■ EXTRACT PROVIDED
══════════
September 27, 2013
Tokenization IS Encryption – NOT! – Part 4
This is the first addendum post of a three (now four)-part series written by Steve Sommers, Shift4’s SVP of Applications Development. The first three sections can be found here, here, and here.
Recently I found out that PCI SSC is taking on the tokenization subject again. This time, the goal is to take the guidance document they released back in 2011, which I commonly refer to as “The Tokenization Bastardization of 2011,” and create a tokenization standard. Since the council is re-addressing the topic, I thought I would take a stab at educating the council on where their SIG went astray in the original guidance. Hopefully the guidance mistakes will be corrected.
On a related side-note, I am still miffed that PCI SSC never approached us, the inventors of “tokenization,” back in the tokenization SIG days until just before the tokenization guidance release — after it was too late. It’s almost as if they went out of their way to keep us out of the loop and then we receive an “oh, by the way” notification a couple days before the final deadline for feedback. But that is just the conspiracy streak in me. I’ll put my foil hat back on now and return to the topic.
This last Monday I received four new documents and a copy of the 2011 tokenization guidance document. The first document was a Tokenization Task Force definition. The remaining three new documents are all part of a four part series that make up the Payment Card Industry (PCI) Tokenization Standard.
• PCI Tokenization Standard – General Principles, version 0.6 dated July 2013
• PCI Tokenization Standard – Irreversible Tokens, version 0.3.1 dated August 2013
• PCI Tokenization Standard – Reversible Tokens, version 0.3 dated September 2013
Obviously all are very new and still in a draft format so here is my chance!
══════════
■ SOURCE MATERIAL
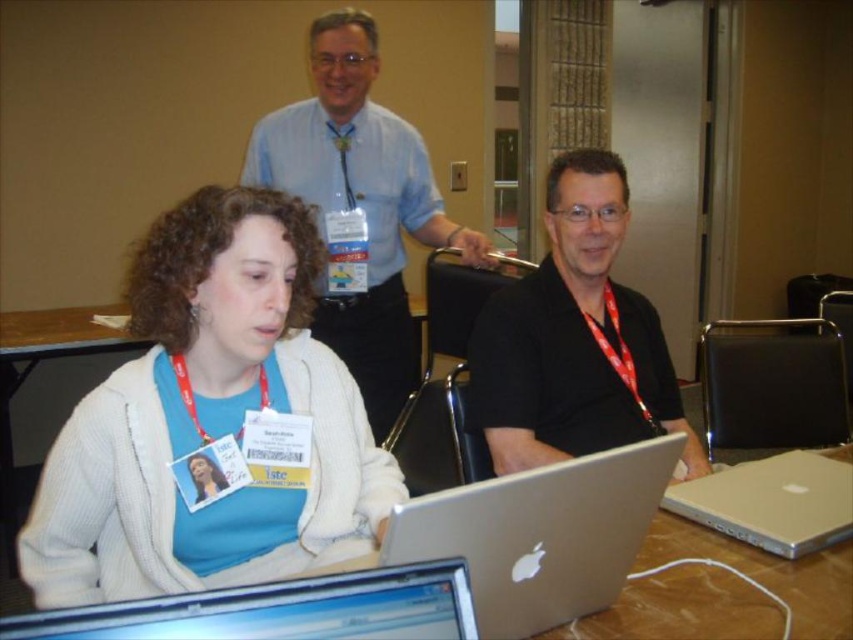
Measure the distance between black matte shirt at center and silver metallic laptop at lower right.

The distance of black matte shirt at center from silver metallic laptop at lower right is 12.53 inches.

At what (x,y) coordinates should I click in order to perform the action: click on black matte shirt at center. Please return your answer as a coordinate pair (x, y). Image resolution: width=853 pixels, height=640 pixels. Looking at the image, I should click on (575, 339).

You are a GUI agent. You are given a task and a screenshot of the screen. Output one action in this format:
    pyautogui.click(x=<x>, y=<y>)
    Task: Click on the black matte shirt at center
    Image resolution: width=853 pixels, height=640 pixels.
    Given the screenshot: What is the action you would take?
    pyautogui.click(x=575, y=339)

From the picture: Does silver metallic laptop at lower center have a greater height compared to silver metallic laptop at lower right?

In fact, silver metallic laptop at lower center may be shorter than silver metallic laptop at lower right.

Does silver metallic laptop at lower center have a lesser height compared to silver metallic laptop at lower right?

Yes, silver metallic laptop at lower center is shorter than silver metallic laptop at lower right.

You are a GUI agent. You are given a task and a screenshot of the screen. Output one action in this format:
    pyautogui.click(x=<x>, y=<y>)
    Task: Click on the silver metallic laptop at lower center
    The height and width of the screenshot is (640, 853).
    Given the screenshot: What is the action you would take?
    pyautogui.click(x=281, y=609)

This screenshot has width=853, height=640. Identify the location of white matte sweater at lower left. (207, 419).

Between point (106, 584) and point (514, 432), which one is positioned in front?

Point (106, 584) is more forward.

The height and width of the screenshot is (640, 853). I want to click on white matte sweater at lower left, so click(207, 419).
══════════
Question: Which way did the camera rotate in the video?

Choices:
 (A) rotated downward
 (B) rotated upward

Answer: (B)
══════════
■ PROBLEMS AND TASKS
**1)** In the tokenization post, what version number and date does the Irreversible Tokens document carry?
**2)** Write out the tokenization post's wording from "On a related" up to and including "(PCI) Tokenization Standard.", with no changes.

■ EXPECTED RESPONSES
**1)** Version 0.3.1, dated August 2013.

**2)**
On a related side-note, I am still miffed that PCI SSC never approached us, the inventors of “tokenization,” back in the tokenization SIG days until just before the tokenization guidance release — after it was too late. It’s almost as if they went out of their way to keep us out of the loop and then we receive an “oh, by the way” notification a couple days before the final deadline for feedback. But that is just the conspiracy streak in me. I’ll put my foil hat back on now and return to the topic.
This last Monday I received four new documents and a copy of the 2011 tokenization guidance document. The first document was a Tokenization Task Force definition. The remaining three new documents are all part of a four part series that make up the Payment Card Industry (PCI) Tokenization Standard.